> Try it:
Rewrite the lines starting at "MK_GR_CO_00002" and ending at "What is the sum of all Jan values?", putting "biggest" in place of "largest". Keep everything else the same.

-- Input material follows --

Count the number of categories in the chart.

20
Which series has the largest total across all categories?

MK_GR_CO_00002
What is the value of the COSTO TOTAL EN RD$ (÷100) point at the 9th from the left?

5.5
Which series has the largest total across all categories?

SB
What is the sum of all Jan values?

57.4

-- Input material concluded --
-- Input material follows --

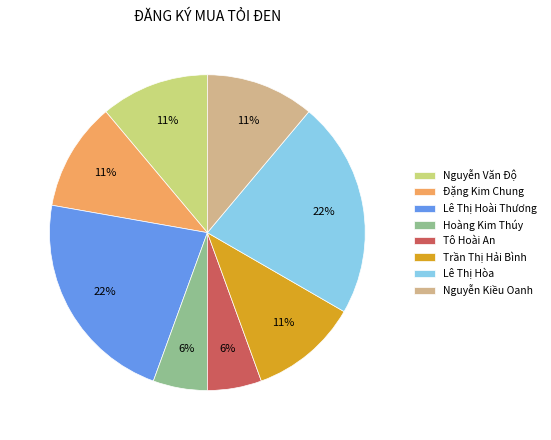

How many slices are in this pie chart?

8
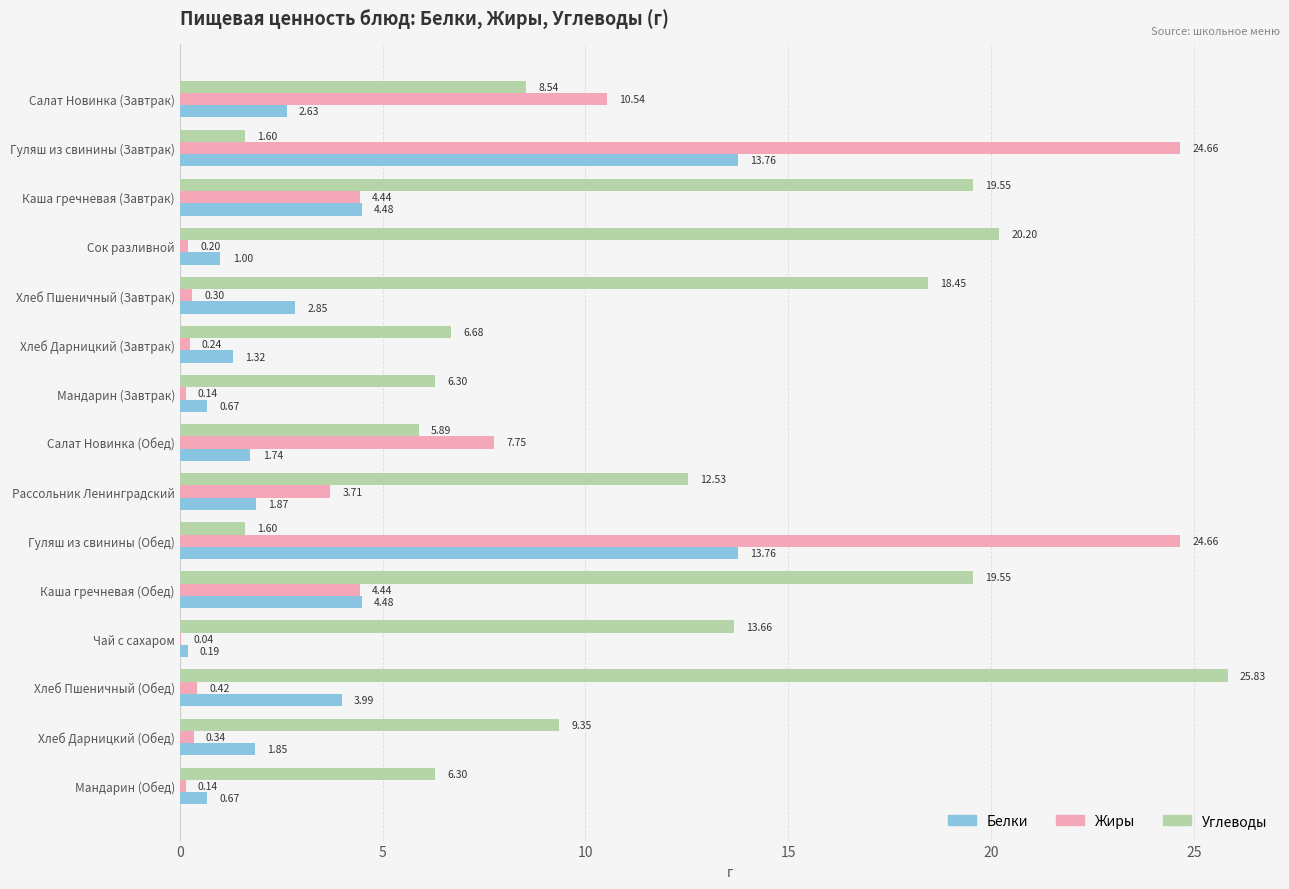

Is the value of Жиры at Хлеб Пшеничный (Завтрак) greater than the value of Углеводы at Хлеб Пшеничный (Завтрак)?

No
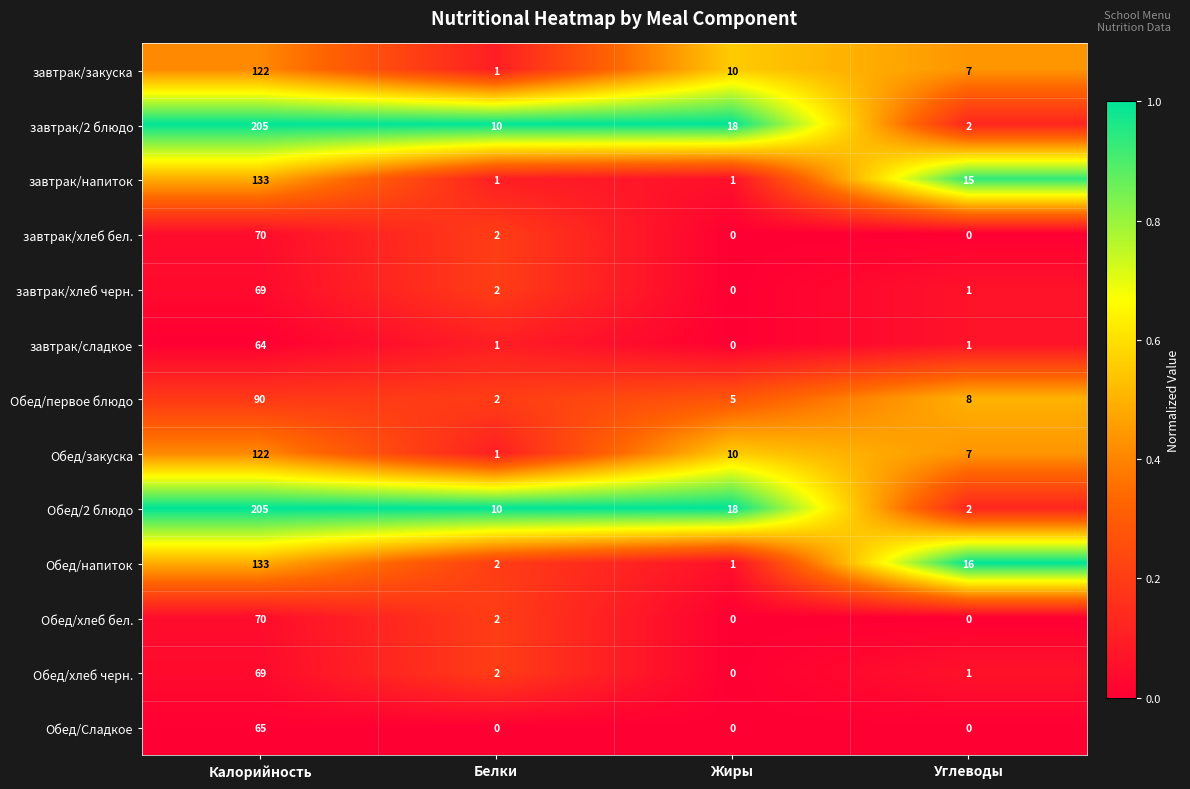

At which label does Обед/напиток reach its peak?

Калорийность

-- Input material concluded --

> Your response:
MK_GR_CO_00002
What is the value of the COSTO TOTAL EN RD$ (÷100) point at the 9th from the left?

5.5
Which series has the biggest total across all categories?

SB
What is the sum of all Jan values?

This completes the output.